Moment Top Ten
The Best Jewish TV Shows of All Time
With decades of “Jewish” shows to choose from, Moment had to call in the experts, Harry Castleman and Walter Podrazik, authors of Watching TV: Six Decades of American Television to pick the top ten.
Milton Berle’s Shows (1948-1956)
Milton Berle, born Milton Berlinger, spent decades on stage before becoming TV’s first superstar on Texaco Star Theater. Dubbed “Mr. Television,” he brought the fast-paced, smart-aleck world of Borscht Belt comedy to America’s goyim. His outrageous costumes, aggressive personality and willingness to do almost anything for a laugh (even cross-dressing) were straight out of the vaudeville playbook but seemed brand new to mainstream America.
The Goldbergs (1949-1956)
Starting in 1929, Gertrude Berg’s authentically crafted characters from the Bronx became America’s quintessential Jewish family, transitioning effortlessly from radio to television in 1949. Familiar phrases (“Yoo-hoo, Mrs. Bloom”) and Berg’s own star power as Molly made the series a CBS hit. Sadly, in 1951 The Goldbergs fell victim to unproven McCarthyist blacklisting of cast member Philip Loeb.
Sid Caesar’s Shows (1949-1958)
Isaac “Sid” Caesar teamed with comedienne Imogene Coca and producer Max Liebman to invent live, irreverent satirical TV comedy in Your Show of Shows. With stellar supporting players (including Carl Reiner and Howard Morris) and Hall-of-Fame writers (including Mel Brooks, Neil Simon and later Larry Gelbart and Woody Allen), landsmen all, the programs created some of the decade’s funniest moments, including hilarious parodies of From Here to Eternity and This Is Your Life.
The Dick Van Dyke Show (1961-1966)
Carl Reiner turned his comedy-variety résumé and personal life into this classic sitcom, drawing on his real TV work life in Manhattan and his Jewish family life in New Rochelle, New York. Although the domestic setting for Rob and Laura Petrie was not presented as Jewish, the office world was another matter. In particular, Morey (Moritz) Amsterdam as Buddy Sorrell embodied the sharp-tongued Jewish writers of Reiner’s Sid Caesar days.

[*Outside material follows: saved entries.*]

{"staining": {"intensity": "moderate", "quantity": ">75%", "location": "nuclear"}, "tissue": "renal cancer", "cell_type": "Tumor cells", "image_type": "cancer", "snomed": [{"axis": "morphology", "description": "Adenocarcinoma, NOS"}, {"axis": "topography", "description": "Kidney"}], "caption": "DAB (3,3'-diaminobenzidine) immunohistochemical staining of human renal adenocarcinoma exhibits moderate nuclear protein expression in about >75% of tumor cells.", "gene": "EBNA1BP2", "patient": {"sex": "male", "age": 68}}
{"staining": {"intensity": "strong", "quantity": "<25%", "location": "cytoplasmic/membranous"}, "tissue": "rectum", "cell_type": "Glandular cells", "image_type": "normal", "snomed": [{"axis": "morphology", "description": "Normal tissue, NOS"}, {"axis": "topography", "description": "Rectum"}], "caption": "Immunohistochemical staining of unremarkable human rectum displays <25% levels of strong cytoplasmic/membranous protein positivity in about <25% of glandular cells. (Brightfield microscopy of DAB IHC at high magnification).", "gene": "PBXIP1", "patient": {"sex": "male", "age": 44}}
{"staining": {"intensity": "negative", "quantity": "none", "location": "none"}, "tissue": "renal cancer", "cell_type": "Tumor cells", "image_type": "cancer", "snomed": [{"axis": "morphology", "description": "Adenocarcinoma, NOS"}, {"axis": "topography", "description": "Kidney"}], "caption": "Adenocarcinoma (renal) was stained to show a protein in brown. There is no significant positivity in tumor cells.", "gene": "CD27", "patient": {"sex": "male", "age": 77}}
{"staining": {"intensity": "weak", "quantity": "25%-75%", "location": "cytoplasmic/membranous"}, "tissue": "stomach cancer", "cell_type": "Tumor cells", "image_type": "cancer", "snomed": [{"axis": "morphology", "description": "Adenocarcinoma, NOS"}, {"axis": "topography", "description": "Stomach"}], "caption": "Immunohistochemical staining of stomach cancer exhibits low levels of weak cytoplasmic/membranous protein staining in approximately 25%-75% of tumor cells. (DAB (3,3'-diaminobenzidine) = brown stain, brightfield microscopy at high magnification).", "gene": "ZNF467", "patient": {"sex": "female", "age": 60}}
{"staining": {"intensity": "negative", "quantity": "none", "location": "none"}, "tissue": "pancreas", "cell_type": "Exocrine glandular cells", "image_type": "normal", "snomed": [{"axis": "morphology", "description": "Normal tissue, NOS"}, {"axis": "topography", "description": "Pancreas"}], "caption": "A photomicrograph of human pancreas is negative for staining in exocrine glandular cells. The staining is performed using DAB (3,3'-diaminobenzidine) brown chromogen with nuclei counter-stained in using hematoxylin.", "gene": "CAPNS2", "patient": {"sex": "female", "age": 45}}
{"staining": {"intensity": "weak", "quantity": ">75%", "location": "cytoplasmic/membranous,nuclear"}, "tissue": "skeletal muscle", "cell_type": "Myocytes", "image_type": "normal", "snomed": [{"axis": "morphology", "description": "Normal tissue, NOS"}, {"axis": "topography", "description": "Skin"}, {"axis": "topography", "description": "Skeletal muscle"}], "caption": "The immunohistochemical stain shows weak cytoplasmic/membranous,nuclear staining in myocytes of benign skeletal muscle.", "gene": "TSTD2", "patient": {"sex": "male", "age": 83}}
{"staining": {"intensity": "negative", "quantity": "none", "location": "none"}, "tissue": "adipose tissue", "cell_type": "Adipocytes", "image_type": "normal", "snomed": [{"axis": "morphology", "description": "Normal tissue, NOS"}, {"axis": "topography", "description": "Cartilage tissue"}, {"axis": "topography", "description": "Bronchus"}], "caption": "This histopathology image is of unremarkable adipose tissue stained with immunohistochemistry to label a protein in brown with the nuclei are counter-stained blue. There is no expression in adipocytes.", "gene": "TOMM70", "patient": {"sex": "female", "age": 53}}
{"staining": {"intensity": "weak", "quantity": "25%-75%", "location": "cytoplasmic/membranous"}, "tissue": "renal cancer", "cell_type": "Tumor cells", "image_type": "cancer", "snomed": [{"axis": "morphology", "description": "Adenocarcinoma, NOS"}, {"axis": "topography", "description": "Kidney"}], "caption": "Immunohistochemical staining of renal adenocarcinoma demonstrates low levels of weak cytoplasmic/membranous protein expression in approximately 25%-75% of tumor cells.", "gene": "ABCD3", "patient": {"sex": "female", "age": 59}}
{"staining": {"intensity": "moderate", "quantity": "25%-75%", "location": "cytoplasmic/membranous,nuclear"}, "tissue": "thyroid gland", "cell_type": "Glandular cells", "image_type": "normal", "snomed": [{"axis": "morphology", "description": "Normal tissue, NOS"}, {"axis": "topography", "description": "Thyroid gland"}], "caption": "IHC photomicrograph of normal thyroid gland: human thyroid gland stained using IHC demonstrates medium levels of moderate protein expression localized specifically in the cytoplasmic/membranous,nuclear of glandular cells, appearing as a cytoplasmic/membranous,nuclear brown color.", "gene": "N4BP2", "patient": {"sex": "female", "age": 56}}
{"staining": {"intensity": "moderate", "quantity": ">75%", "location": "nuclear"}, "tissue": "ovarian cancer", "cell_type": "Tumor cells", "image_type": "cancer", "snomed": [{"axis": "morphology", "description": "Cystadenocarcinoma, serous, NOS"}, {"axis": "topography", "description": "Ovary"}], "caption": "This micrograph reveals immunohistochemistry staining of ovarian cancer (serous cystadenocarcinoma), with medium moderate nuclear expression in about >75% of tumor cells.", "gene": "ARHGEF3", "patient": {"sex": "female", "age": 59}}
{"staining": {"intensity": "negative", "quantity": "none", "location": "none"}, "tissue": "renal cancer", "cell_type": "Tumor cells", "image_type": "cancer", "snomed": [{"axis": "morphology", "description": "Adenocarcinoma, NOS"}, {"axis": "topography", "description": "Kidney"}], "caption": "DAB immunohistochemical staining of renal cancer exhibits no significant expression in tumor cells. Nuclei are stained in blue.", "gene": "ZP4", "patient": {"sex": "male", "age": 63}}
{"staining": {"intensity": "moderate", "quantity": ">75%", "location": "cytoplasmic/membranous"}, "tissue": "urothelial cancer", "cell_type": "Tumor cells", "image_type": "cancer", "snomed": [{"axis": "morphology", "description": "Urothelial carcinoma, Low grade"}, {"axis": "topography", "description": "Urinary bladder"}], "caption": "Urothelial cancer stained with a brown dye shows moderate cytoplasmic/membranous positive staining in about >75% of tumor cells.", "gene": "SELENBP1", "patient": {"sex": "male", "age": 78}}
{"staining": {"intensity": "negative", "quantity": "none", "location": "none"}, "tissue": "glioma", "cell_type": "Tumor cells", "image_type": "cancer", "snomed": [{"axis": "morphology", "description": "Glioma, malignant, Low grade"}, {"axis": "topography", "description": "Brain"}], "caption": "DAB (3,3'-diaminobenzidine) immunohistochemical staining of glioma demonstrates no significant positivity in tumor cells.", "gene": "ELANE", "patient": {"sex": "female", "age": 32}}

Everyone knew that Rhoda Morgenstern was Jewish, thanks to her quick wit and New York accent. Yet when Rhoda departed The Mary Tyler Moore Show, returning to New York City for this spinoff, producers James L. Brooks and Allan Burns rarely made her Jewish identity explicit. One key moment comes when Rhoda’s parents, Martin and Ida, first meet her new (non-Jewish) boyfriend. Martin says to Ida: “How come you didn’t ask if he was Jewish?” Ida knowingly replies: “If he was Jewish, I would have asked.”